* **MATERIALS PROVIDED**
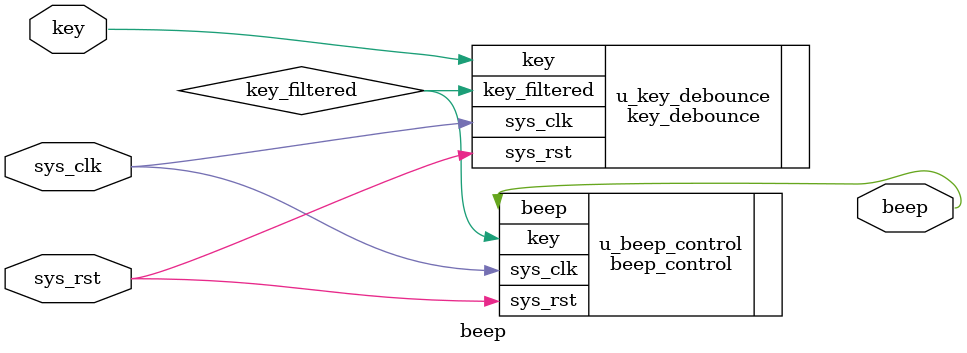
<source format=v>
module beep(
    input wire [0:0] sys_clk,
    input wire [0:0] sys_rst,
    input wire [0:0] key,
    output wire [0:0] beep
);

wire [0:0] key_filtered;
parameter CNT_MAX = 20'd1000000;

key_debounce #(
    .CNT_MAX (CNT_MAX)) 
    u_key_debounce (
    .sys_clk (sys_clk),
    .sys_rst (sys_rst),
    .key (key),
    .key_filtered (key_filtered)
);

beep_control u_beep_control(
    .sys_clk (sys_clk),
    .sys_rst (sys_rst),
    .key (key_filtered),
    .beep (beep)
);
endmodule
</source>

* **ABOUT THIS TASK**
Output only the number of lines in the listing that contain the string "wire".

* **REPLY TO THE TASK**
5